Support Questions
Find answers, ask questions, and share your expertise
Announcements
Alert: Welcome to the Unified Cloudera Community. Former HCC members be sure to read and learn how to activate your account here.

AGGREGATE of query is to long

SOLVED Go to solution

AGGREGATE of query is to long

Contributor

Hi,

I am running impala 2.5 on cdh 5.7.3.

I am currently bechmarking a simple query :

 select count(*),`session_id` from flat_table group by `session_id` limit 10;

Here is the results of 'summary' :

+--------------+--------+----------+----------+---------+------------+-----------+---------------+-----------------------------------------+
| Operator     | #Hosts | Avg Time | Max Time | #Rows   | Est. #Rows | Peak Mem  | Est. Peak Mem | Detail                                  |
+--------------+--------+----------+----------+---------+------------+-----------+---------------+-----------------------------------------+
| 04:EXCHANGE  | 1      | 13.63us  | 13.63us  | 10      | 10         | 0 B       | -1 B          | UNPARTITIONED                           |
| 03:AGGREGATE | 6      | 1.11s    | 1.15s    | 60      | 247.06M    | 171.09 MB | 128.00 MB     | FINALIZE                                |
| 02:EXCHANGE  | 6      | 86.76ms  | 92.08ms  | 12.94M  | 247.06M    | 0 B       | 0 B           | HASH(session_id)                |
| 01:AGGREGATE | 6      | 4.07s    | 6.14s    | 12.94M  | 247.06M    | 525.03 MB | 128.00 MB     | STREAMING                               |
| 00:SCAN HDFS | 6      | 337.83ms | 494.40ms | 268.67M | 247.06M    | 145.36 MB | 88.00 MB      | flat_table |
+--------------+--------+----------+----------+---------+------------+-----------+---------------+-----------------------------------------+

We can easily see that most of the time is going into the aggrerate part.

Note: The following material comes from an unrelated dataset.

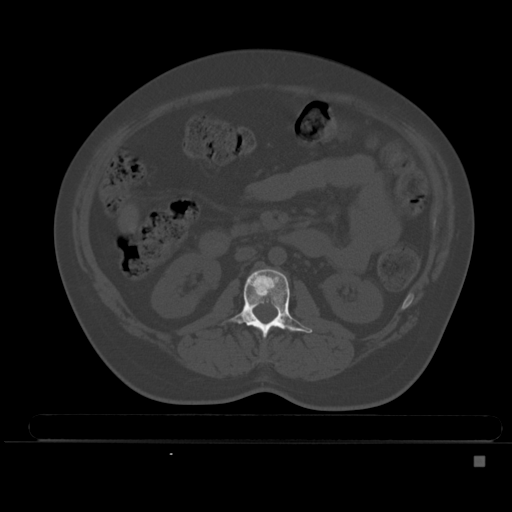
CT including the spine, one axial slice. Slice 174 of 495 in the series (ordered by position). Bone window (W 1800 / L 400 HU). 512 × 512 image matrix, field of view 404 × 404 mm. Female patient, age 33 years. Case-level facts recorded for this patient, not image findings: primary cancer: breast; vertebrae with lytic lesions (as recorded): T1.
Outlined on this slice (semi-automatic segmentation, software-assisted and operator-edited):
- L2 vertebra: box from (x=221, y=269) to (x=312, y=338) px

And I have a lot of query that have the same botleneck. 

I have control over hardware and  impala configuration. The table is  parquet table, cached in hdfs and with incremental stats for each partition.

Am I missing something or is this expected performances for a query like this?

 

Thanks

1 ACCEPTED SOLUTION

Accepted Solutions

Re: AGGREGATE of query is to long

Master Collaborator

No I don't think you're missing any obvious optimisation. Yes we only use a single core per aggregation per Impala daemon. This is obviously not ideal so we have a big push right now to do full parallelization of every operator.

5 REPLIES 5

Re: AGGREGATE of query is to long

Master Collaborator

It's aggregating 10 million rows per core per second which is within expectations - the main factor affecting performance

 

We are currently working on multi-threaded joins and aggregation, which would increase the level of parallelism available in this case. There were also some improvements to the aggregation in Impala 2.6 (https://issues.cloudera.org/browse/IMPALA-3286) that might improve throughput a bit (I'd guess somewhere between 10% to 80% speedup depending on the input data).

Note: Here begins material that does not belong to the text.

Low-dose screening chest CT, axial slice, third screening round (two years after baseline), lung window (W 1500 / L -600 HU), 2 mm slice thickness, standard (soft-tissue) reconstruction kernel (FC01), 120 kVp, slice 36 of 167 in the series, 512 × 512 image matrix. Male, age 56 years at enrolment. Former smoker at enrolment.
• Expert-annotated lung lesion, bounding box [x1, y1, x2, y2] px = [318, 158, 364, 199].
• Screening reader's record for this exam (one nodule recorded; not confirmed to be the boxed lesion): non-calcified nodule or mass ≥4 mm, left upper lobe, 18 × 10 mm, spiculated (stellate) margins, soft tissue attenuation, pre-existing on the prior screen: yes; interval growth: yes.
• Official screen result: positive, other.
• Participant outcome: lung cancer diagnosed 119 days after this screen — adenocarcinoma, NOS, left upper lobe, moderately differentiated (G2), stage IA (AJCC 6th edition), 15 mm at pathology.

Re: AGGREGATE of query is to long

Contributor

Hi,
I will update to 2.6 over the week end and post the results.
I have 32 cores per hosts available to impala daemon.
If you say that 10 million record are being process in parallel, I guess you imply that only one core is used by host (268M rows/6hosts/4 sec = ~11million).
Is it expected to have only 1 core use per Node ? Did I miss something in the configuration?
Or is it because of the multi-threaded aggregation improvement that you are working on ?
I just want to make sure I didn't miss any obvious optimization.

And just to tell you the column is of type "string".

thanks

Re: AGGREGATE of query is to long

Master Collaborator

No I don't think you're missing any obvious optimisation. Yes we only use a single core per aggregation per Impala daemon. This is obviously not ideal so we have a big push right now to do full parallelization of every operator.

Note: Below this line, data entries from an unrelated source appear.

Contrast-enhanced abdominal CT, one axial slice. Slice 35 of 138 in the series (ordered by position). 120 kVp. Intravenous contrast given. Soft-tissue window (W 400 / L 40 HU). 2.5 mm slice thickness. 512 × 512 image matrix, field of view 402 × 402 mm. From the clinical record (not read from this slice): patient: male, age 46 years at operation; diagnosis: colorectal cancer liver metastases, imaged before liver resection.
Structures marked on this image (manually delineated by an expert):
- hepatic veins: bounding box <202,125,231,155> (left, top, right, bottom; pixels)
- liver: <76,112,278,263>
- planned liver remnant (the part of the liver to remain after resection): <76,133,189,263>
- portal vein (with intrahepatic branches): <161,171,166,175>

Re: AGGREGATE of query is to long

Contributor
Hi,
I upgraded impala to 2.6. The query aggregation improved by about 15%.
I there a open ticket or an expected release date/version for the "full parallelization" ?

thanks

Re: AGGREGATE of query is to long

Master Collaborator

Thanks for the data point :). 

 

We're tracking the parallelisation work here: https://issues.cloudera.org/browse/IMPALA-3902 . It's probably going to get enabled in phases - we may have parallelisation for aggregations before joins for example.